Being the latest European country to ban traditional Jewish and Muslim animal slaughtering practices, Belgium's ban on halal and kosher meat has drawn further condemnation by the country's Jewish and Muslim communities, seeing the ban as an infringement of religious freedom.
Belgium "disappointed everybody when they approved the ban," Mehmet Üstüm, head of the Belgian Muslim Executive Body (EMB), told Anadolu Agency (AA) yesterday. "The ban will have certain effects. For example, we [Muslims] will have difficulty during sacrificial rituals [of livestock]." "We're hopeful that this legislation will be rejected and Muslims will [be able to] slaughter their livestock according to their rituals," Üstün added.
Shimon Lasker, a Brussels rabbi, said that the ban is being seen as a restriction on religious freedom, adding: "Jewish people believe it's becoming harder for them to live in Europe."

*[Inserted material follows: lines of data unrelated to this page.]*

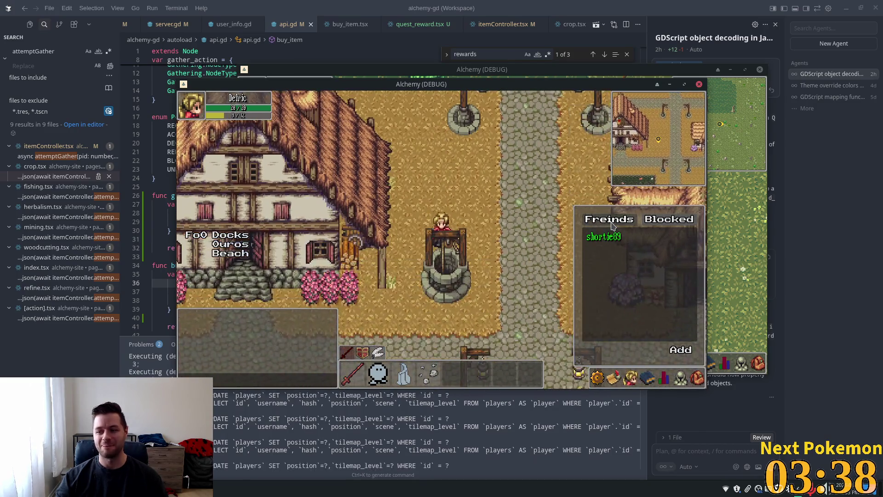
{"action": "key", "text": "Escape"}
{"action": "key", "text": "Down"}
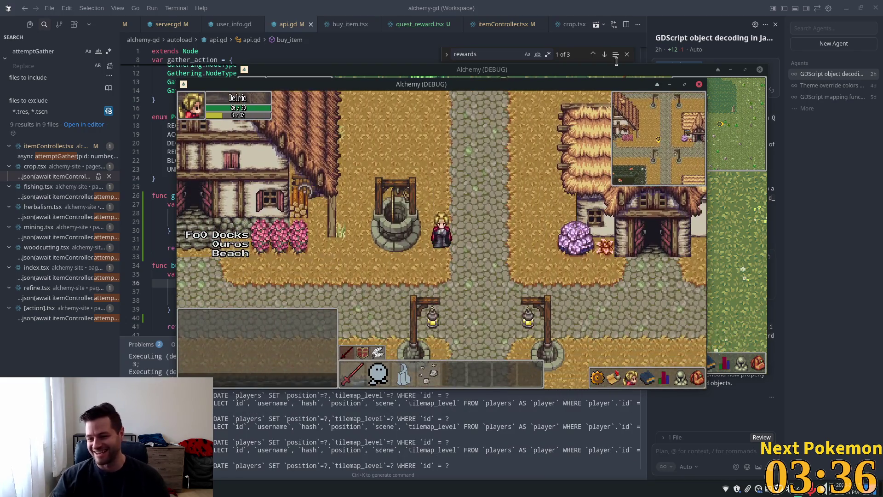
Return to the code editor to inspect grant_quest_rewards, then switch to Godot's hud scene
{"action": "left_click", "coordinate": [612, 4]}
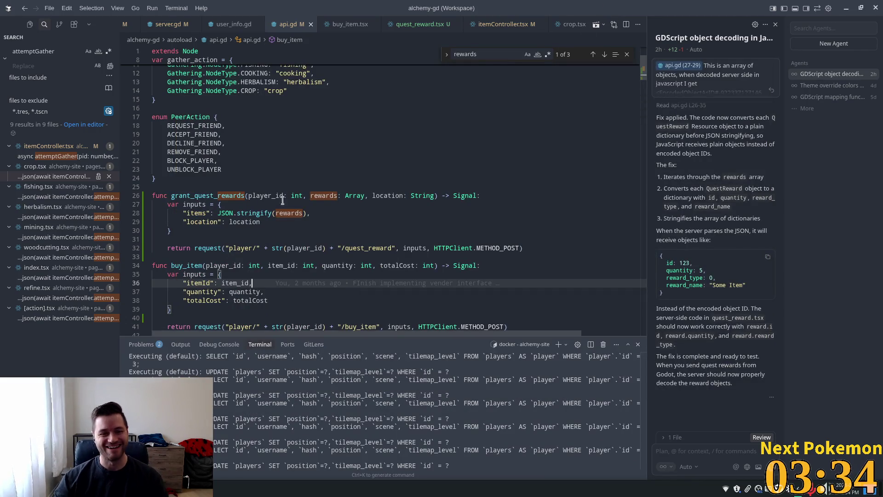
{"action": "left_click", "coordinate": [341, 222]}
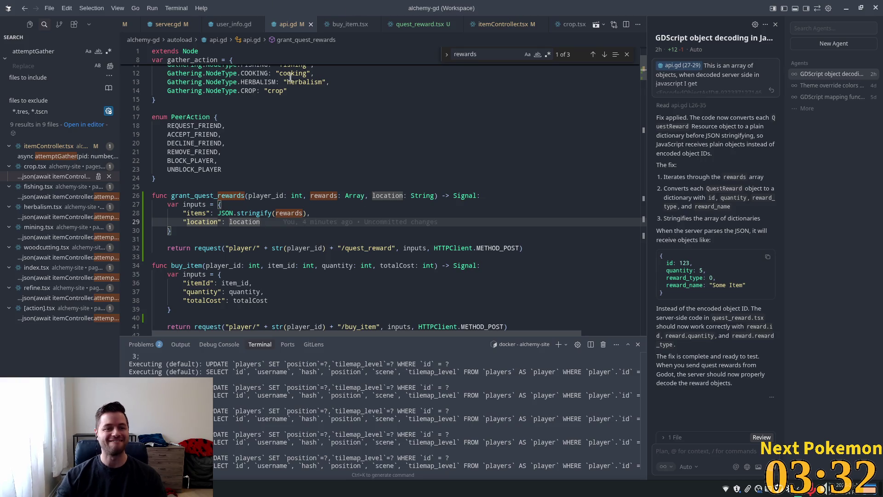
{"action": "key", "text": "alt+Tab"}
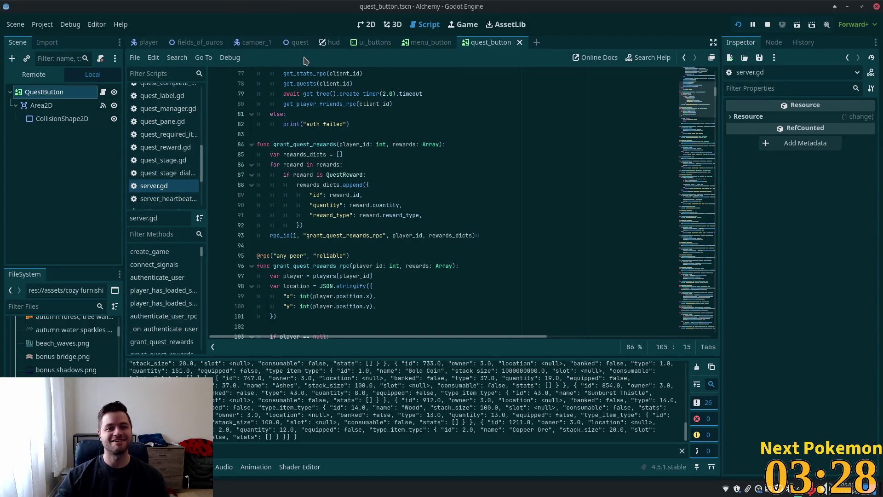
{"action": "left_click", "coordinate": [332, 42]}
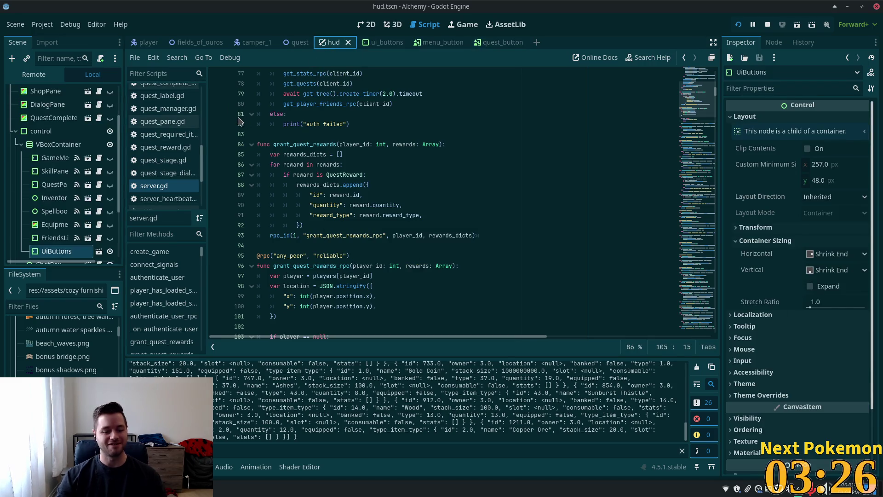
Search the quick resource finder for 'friends' and open friends_list.tscn
{"action": "key", "text": "shift+alt+o"}
{"action": "type", "text": "fir"}
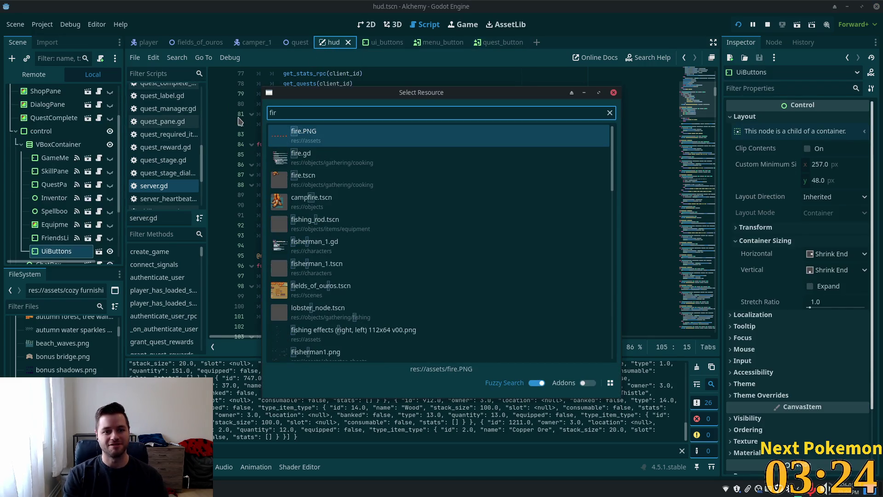
{"action": "key", "text": "BackSpace"}
{"action": "key", "text": "BackSpace"}
{"action": "type", "text": "rien"}
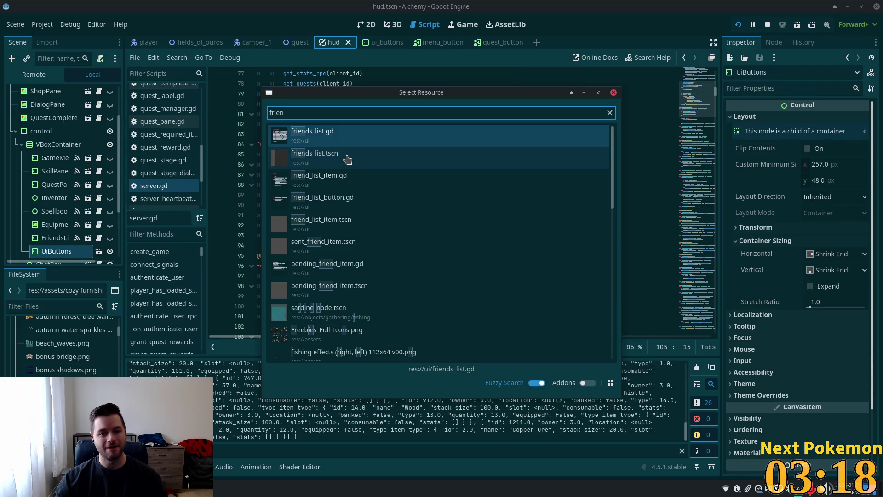
{"action": "type", "text": "s"}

The parliament in the Flemish region had unanimously voted in June 2017 to ban kosher and halal meat by outlawing the slaughter of animals without stunning, which was set to come into effect Jan. 1 2019, following a similar ruling in the Wallonia region in May 2017 that will go into effect in Aug. 2019. While the proposed law would only apply to the country's Walloon and Flemish regions, other Belgian regions are planning similar moves.
According to Islamic halal and Jewish kosher rituals, the animals are required to be butchered by slitting their throats without stunning them before killing. The non-Christian communities see the ruling as a threat against religions as well as a risk for their lives.
Conference of European Rabbis Chairman Pinchas Goldschmidt referred to the day the decision was made as "a sad day for the Jews of Europe, a sad day for religious freedom in Europe," in a tweet.
The decision of the parliament will be initially implemented for small cattle, and although it will not be implemented for bovines due to the lack of technical infrastructure, it will be mandatory to numb the cattle immediately after slaughter. Cows and other cattle will also be shocked before being slaughtered after the Flemish region overcomes technical issues regarding the matter.
Together Muslims and Jews make up some 6 percent of Belgium's population. Muslim and Jewish communities in Belgium last year appealed the decision, banning the kosher slaughter of animals.
Starting in 2017, the debate on the ban of animal slaughter according to Islamic and Jewish methods has increased, while the prohibitions imposed on the country's Muslim and Jewish communities continue to receive reactions. The issue of banning halal and kosher slaughter was also raised in Austria, Poland, Holland and Switzerland in 2018. Similar laws have been passed in Switzerland and Denmark but lifted in Poland and Greece.